Exercise details → Duplicate the passage of the Electoral College essay between "It would be" and "around the Electoral College.", inclusive.

Document segment →
For about as long as some of us can remember, there have been proposals around to junk the Electoral College and find some other way to elect a president of the United States. Whether a new system should be devised was a national debate question when I was in high school, and that was a long, long time ago. Yet for all the dissatisfaction with the Electoral College over the years, no one has been able to sell the American people on an alternative.
The alternatives do change from time to time, and their very prolixity is another sign that devising a better system isn’t easy.
How about a straight popular vote, winner takes all, no matter how slim his margin of victory? But that change could attract so crowded a field of presidential candidates that it might take only a small percentage of the votes cast to win. Would we really want a president elected with, say, only 20 percent of the vote?
OK, how about a Plan B? Why not have a run-off if the leading candidate got less than, say, 40 percent of the popular vote? (Which might have eliminated Abraham Lincoln in a run-off, since by the best guesstimates he got only 39 percent of the popular vote in 1860 yet a majority of the Electoral College.) The French have such a system – and risk having their presidential run-off feature the two most extreme candidates, the many moderate candidates having split the moderate vote.
Then there was the proposal to elect the president by congressional district, but that approach wouldn’t guarantee that the winner would have more of the popular vote nationwide, either.
This year’s alternative to the Electoral College is to get states with a majority of the electoral votes to agree beforehand to cast them for whichever candidate polls the most votes nationally. Even if that candidate didn’t carry all those states.
It would be hard to imagine a scheme that did more to destroy the integrity of the ballot. For it would give the winner of the popular vote nationally the electoral votes of states he didn’t carry, overturning the will of the majority in those states. This plan isn’t so much a reform as a legalized conspiracy to get around the Electoral College.
But here’s what may be the most troubling question raised by this end run: What would happen to the two-party system? Right now, each party must achieve consensus within itself in order to nominate a candidate who can appeal to the broad middle of public opinion, and so gain a majority of the Electoral College.
But if a presidential candidate needed only a plurality of the popular vote, the candidates on the fringes would be encouraged. Because they’d no longer need the backing of a national party and a majority of the Electoral College to win – just more popular votes than the rival with the next highest number of votes.
Does anyone envy the way the French elect their president? Look what happened in that country’s national election back in 2002: Between them, the three leading candidates barely managed to poll half the vote. What happened to the other half? It was divided among the remaining 13 – count ‘em, thirteen – presidential candidates.

Information shown →
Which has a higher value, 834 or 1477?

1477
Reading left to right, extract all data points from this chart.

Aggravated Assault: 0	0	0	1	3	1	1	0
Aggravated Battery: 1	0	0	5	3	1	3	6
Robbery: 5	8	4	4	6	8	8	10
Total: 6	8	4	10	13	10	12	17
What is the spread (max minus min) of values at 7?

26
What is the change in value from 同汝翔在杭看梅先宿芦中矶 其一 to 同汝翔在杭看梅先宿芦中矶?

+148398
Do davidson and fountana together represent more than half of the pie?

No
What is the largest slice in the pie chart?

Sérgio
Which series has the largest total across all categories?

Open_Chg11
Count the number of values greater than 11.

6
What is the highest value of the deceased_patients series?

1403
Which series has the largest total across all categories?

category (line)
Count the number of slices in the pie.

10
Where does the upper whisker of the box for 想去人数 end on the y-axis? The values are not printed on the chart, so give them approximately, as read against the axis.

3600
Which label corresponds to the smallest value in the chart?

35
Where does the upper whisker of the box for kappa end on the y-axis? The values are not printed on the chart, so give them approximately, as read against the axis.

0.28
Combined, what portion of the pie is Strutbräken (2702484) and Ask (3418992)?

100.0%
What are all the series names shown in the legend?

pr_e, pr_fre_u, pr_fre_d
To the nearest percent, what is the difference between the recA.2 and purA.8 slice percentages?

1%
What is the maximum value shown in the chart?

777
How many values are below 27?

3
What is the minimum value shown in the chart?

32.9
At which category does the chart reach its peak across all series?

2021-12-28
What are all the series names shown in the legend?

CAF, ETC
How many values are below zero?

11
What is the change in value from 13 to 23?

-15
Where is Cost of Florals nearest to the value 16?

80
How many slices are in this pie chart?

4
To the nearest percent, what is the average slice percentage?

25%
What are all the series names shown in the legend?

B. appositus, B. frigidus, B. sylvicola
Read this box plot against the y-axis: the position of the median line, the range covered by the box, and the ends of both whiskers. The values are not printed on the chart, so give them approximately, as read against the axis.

Output of the exercise →
It would be hard to imagine a scheme that did more to destroy the integrity of the ballot. For it would give the winner of the popular vote nationally the electoral votes of states he didn’t carry, overturning the will of the majority in those states. This plan isn’t so much a reform as a legalized conspiracy to get around the Electoral College.